- _YOUR TASK_
Collect every line in the records below that contains the word "PIECE".

- _RECORDS FOR THIS EXERCISE_

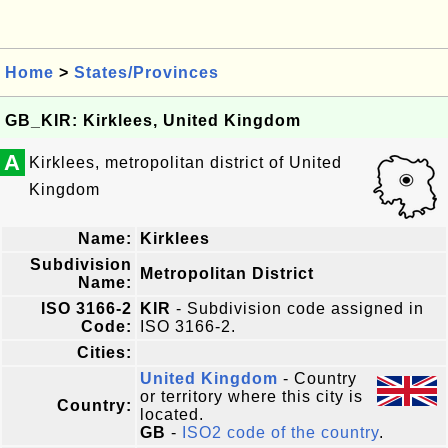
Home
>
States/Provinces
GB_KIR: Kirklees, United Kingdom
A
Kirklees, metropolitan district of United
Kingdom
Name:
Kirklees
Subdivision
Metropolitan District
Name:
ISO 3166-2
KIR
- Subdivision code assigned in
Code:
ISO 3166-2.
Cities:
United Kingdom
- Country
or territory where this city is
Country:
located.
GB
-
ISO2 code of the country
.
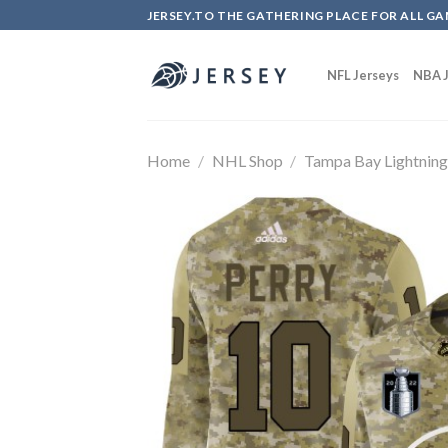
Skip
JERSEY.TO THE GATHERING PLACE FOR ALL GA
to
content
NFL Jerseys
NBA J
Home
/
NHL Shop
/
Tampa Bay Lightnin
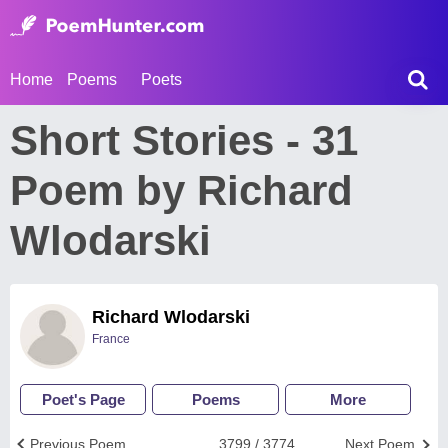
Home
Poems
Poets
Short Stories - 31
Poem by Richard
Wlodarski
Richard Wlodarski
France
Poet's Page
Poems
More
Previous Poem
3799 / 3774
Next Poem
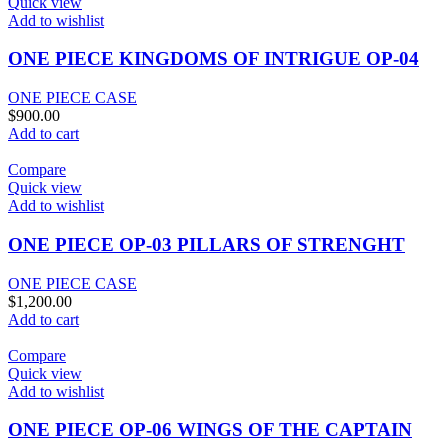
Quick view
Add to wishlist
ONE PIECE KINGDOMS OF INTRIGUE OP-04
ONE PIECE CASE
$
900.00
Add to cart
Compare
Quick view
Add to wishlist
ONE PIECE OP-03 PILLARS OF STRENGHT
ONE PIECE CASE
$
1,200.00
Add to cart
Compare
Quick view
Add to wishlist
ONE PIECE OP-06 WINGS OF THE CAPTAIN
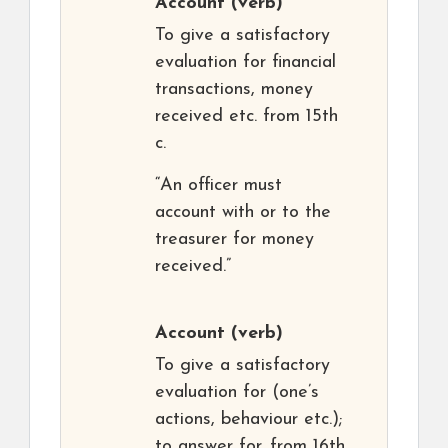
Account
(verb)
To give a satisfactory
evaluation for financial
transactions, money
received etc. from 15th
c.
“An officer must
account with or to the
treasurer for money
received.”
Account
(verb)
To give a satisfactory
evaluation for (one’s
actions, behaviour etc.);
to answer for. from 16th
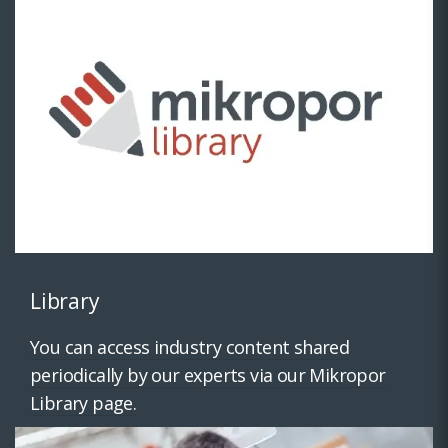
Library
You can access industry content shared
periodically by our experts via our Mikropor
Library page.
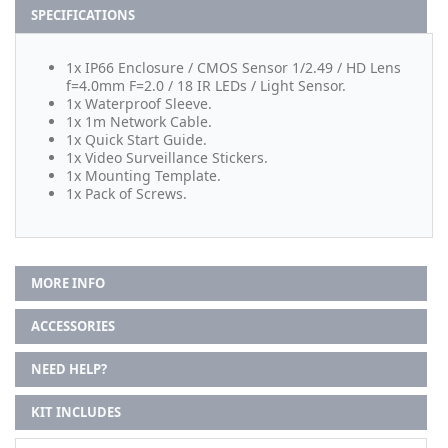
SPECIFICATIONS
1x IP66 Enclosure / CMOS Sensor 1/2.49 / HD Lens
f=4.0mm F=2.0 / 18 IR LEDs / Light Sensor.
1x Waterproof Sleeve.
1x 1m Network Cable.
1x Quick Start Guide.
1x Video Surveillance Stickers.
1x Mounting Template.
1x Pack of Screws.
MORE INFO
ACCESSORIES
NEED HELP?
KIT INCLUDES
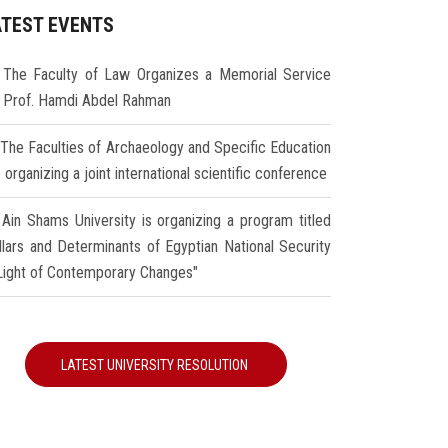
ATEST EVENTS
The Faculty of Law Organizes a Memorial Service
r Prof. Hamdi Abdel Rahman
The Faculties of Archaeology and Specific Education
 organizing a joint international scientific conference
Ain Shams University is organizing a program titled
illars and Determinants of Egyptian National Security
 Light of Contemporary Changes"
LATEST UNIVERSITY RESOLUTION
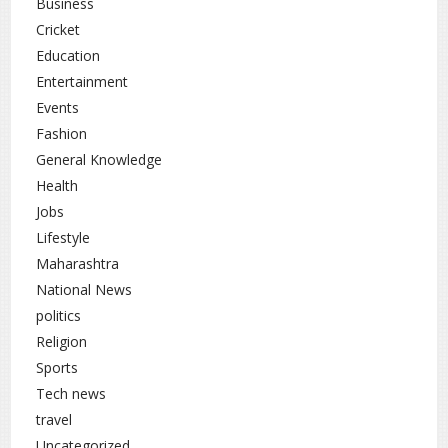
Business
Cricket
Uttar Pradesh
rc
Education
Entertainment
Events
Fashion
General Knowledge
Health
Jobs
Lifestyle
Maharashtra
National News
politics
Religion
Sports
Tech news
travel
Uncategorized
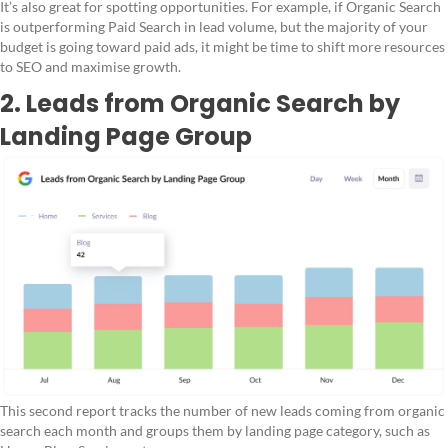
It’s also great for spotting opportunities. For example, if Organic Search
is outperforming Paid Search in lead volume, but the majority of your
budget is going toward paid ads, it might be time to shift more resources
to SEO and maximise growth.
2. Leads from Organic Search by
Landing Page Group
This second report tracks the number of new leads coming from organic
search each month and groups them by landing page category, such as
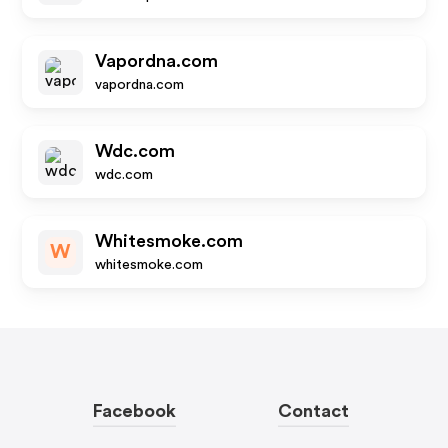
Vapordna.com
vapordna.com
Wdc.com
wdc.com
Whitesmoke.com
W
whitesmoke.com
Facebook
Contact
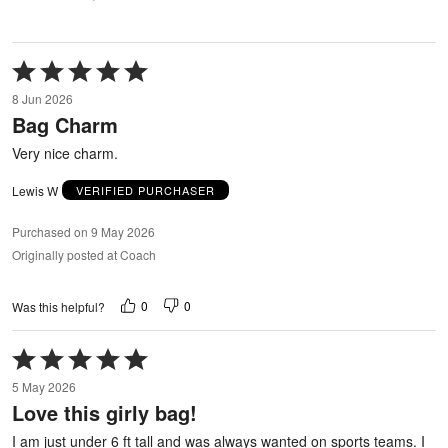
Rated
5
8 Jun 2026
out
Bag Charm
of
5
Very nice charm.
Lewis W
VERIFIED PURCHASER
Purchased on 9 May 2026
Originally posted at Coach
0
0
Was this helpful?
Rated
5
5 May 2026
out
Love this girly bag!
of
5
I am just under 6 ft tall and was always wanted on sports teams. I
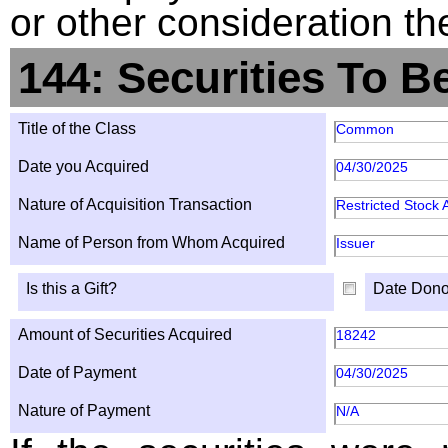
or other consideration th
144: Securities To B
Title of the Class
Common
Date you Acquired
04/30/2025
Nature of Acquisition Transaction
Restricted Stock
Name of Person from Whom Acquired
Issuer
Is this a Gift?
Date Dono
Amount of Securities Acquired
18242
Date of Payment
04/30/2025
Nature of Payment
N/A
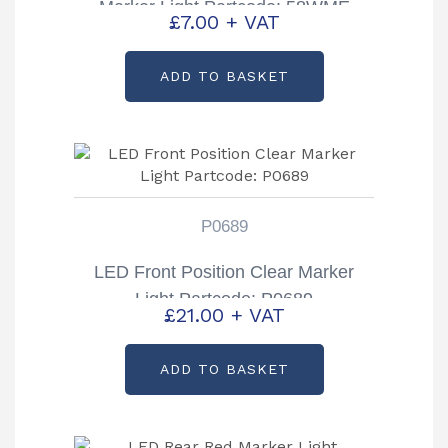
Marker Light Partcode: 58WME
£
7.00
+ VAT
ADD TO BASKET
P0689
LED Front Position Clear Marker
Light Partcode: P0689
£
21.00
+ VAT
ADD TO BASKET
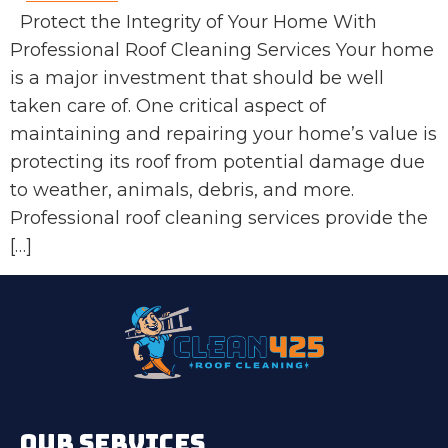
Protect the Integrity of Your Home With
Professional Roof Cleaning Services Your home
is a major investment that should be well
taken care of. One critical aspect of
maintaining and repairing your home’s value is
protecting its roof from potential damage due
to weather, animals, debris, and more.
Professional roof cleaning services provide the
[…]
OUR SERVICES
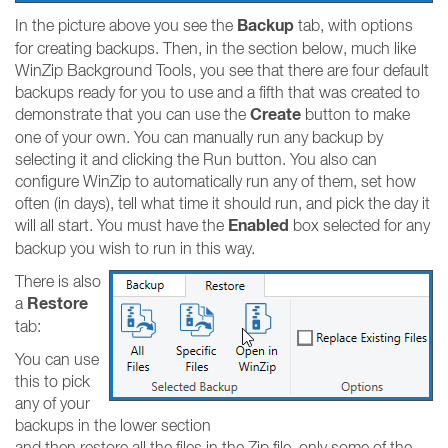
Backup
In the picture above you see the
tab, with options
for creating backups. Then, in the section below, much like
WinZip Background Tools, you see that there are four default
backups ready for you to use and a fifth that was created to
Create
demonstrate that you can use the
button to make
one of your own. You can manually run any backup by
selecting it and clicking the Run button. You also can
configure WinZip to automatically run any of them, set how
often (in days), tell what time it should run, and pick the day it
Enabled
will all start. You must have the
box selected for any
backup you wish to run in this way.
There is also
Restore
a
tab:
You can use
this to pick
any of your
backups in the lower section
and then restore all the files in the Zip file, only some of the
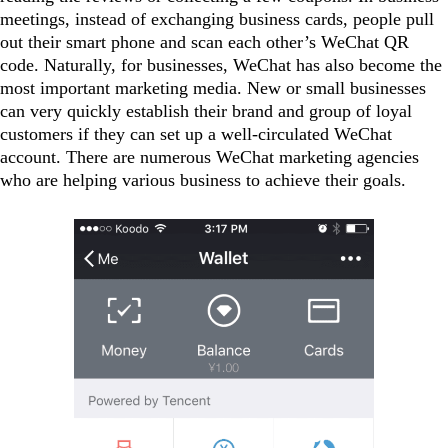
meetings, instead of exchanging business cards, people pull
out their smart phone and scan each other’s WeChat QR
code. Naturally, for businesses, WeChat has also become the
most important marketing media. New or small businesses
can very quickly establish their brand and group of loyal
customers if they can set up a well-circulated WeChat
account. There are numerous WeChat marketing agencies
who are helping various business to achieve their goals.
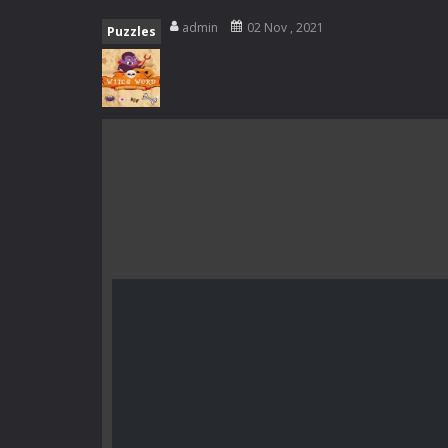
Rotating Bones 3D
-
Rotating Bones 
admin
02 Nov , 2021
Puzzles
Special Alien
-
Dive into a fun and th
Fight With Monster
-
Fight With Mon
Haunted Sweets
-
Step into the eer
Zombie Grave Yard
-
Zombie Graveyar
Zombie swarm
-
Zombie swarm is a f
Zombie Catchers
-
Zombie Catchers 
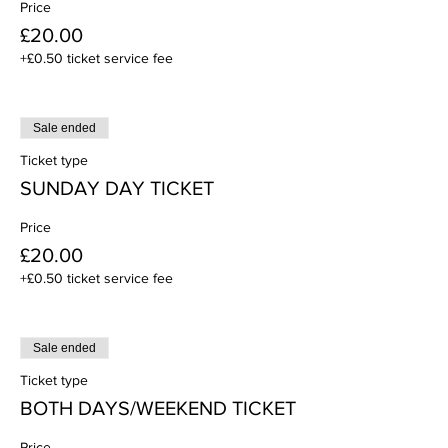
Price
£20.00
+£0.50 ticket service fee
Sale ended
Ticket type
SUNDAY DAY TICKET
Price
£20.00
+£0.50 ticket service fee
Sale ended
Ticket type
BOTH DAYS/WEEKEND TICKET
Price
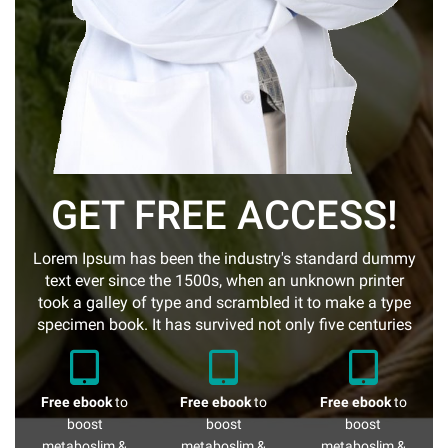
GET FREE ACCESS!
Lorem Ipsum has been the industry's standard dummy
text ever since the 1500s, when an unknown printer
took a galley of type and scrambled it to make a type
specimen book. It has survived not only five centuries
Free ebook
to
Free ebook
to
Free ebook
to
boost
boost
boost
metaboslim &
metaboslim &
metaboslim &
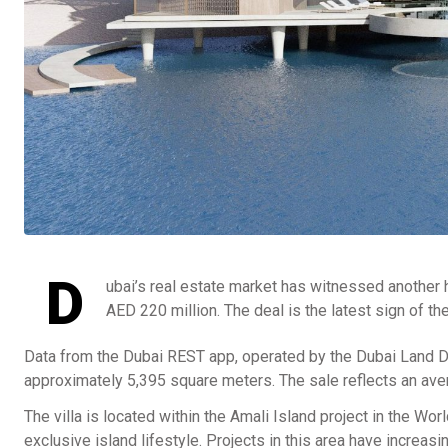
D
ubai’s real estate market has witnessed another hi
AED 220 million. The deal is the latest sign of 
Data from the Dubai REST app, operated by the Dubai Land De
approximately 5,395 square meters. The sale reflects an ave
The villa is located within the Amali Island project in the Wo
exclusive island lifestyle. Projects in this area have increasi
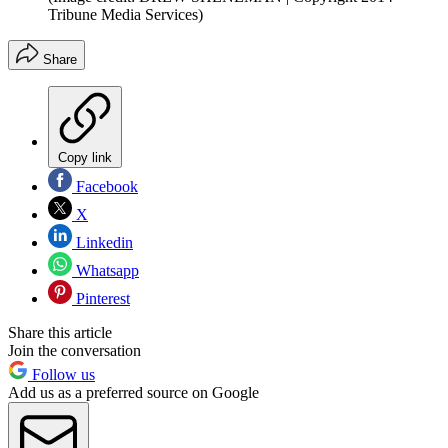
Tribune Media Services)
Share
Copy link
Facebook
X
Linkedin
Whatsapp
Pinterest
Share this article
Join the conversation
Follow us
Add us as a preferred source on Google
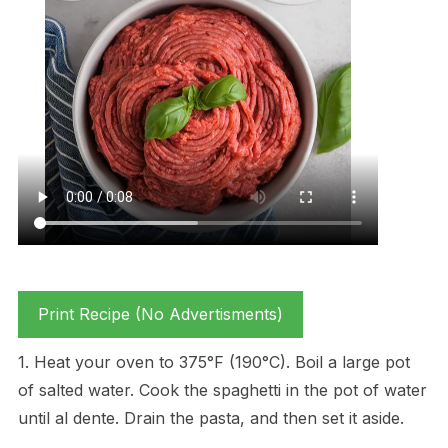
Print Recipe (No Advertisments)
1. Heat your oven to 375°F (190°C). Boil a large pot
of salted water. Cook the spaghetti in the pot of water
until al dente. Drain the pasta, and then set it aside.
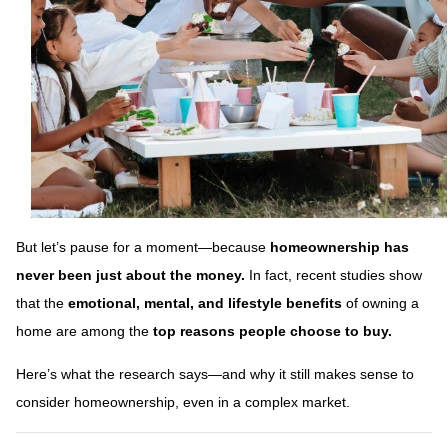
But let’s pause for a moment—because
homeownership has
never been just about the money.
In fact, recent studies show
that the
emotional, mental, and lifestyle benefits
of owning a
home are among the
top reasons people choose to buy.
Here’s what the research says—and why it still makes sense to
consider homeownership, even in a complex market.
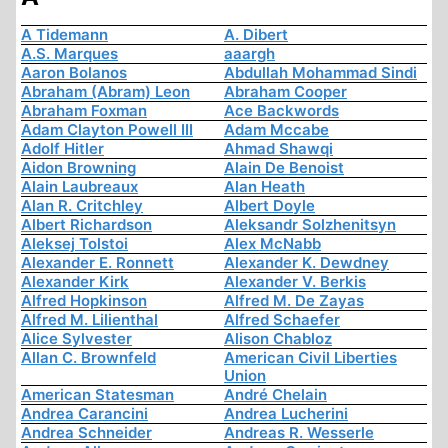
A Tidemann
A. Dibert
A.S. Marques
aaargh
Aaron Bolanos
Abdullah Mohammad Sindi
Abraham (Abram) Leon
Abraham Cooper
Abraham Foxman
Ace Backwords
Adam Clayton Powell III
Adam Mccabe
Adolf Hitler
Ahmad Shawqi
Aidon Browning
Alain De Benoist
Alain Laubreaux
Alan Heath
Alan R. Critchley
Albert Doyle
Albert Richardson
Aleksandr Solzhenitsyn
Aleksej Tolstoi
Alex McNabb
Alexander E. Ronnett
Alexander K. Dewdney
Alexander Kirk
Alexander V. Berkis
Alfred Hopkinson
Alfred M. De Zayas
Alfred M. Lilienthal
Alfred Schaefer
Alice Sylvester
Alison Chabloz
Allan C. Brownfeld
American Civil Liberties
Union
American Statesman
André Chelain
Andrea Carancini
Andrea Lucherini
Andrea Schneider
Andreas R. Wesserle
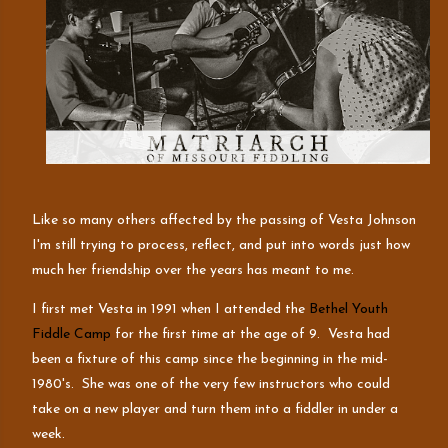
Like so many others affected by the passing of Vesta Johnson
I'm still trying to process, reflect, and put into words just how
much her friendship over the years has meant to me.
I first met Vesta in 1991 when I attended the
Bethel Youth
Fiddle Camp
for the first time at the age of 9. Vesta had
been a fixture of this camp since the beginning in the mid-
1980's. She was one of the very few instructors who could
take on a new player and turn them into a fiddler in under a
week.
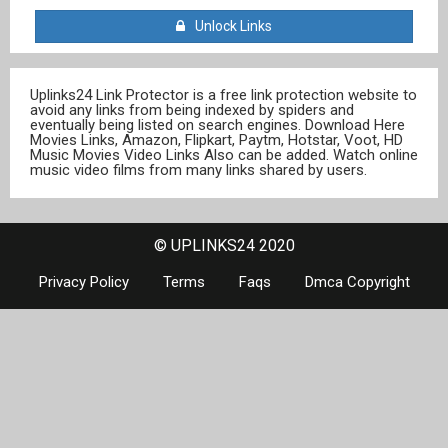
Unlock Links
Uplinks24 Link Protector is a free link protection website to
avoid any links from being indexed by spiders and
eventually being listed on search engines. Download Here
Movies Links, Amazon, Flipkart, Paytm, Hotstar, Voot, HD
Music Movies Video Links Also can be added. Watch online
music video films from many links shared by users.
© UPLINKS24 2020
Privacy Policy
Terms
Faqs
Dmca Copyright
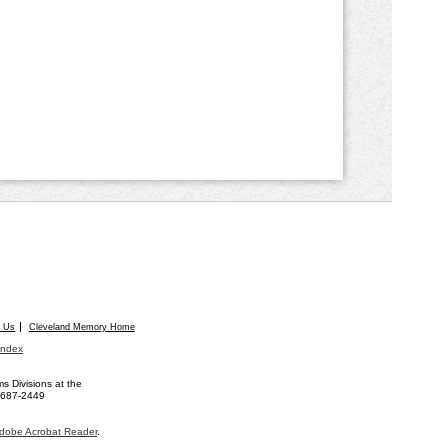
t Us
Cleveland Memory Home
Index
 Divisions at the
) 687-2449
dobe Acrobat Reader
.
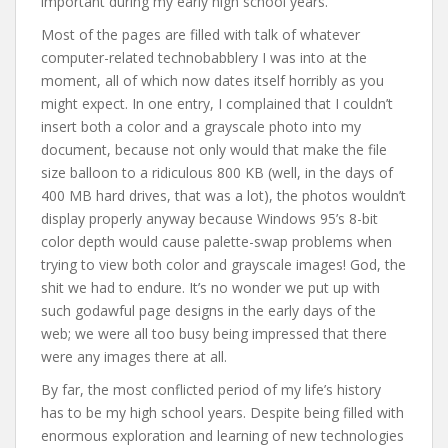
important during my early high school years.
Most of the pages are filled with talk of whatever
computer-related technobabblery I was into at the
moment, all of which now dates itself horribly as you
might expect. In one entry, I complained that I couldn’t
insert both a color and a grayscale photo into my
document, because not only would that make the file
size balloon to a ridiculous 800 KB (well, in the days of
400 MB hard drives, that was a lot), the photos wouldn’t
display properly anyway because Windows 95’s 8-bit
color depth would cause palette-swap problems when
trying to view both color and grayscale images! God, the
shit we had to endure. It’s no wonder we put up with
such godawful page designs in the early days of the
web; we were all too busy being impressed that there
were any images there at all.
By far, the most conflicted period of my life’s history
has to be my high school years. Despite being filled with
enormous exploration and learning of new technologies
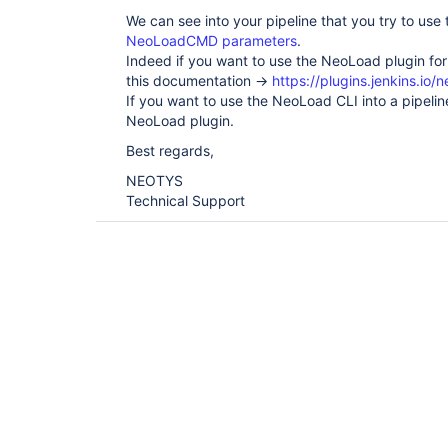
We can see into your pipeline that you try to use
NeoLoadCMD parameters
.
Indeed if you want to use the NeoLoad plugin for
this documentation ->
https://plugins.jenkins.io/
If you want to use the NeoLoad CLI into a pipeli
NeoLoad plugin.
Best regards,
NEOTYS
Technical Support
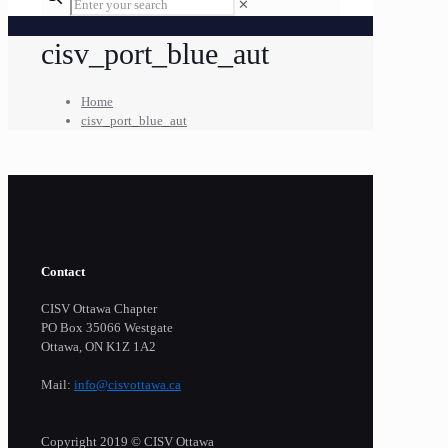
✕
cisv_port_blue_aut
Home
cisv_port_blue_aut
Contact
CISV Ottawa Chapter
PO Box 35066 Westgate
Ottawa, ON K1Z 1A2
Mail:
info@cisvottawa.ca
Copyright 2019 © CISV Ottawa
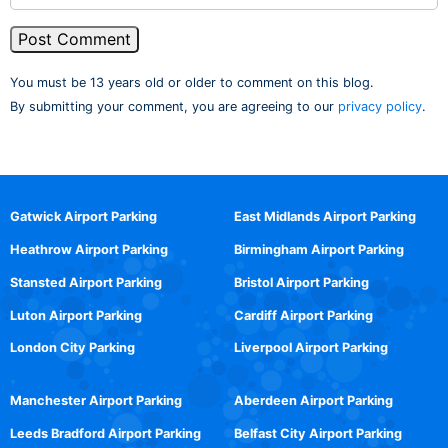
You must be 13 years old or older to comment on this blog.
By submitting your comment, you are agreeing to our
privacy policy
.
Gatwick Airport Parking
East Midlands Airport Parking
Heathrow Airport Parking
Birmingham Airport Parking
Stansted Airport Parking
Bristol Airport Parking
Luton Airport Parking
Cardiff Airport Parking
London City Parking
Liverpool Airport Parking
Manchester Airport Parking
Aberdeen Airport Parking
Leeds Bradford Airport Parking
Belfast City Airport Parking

- _THE ANSWER_
ONE PIECE KINGDOMS OF INTRIGUE OP-04
ONE PIECE CASE
ONE PIECE OP-03 PILLARS OF STRENGHT
ONE PIECE CASE
ONE PIECE OP-06 WINGS OF THE CAPTAIN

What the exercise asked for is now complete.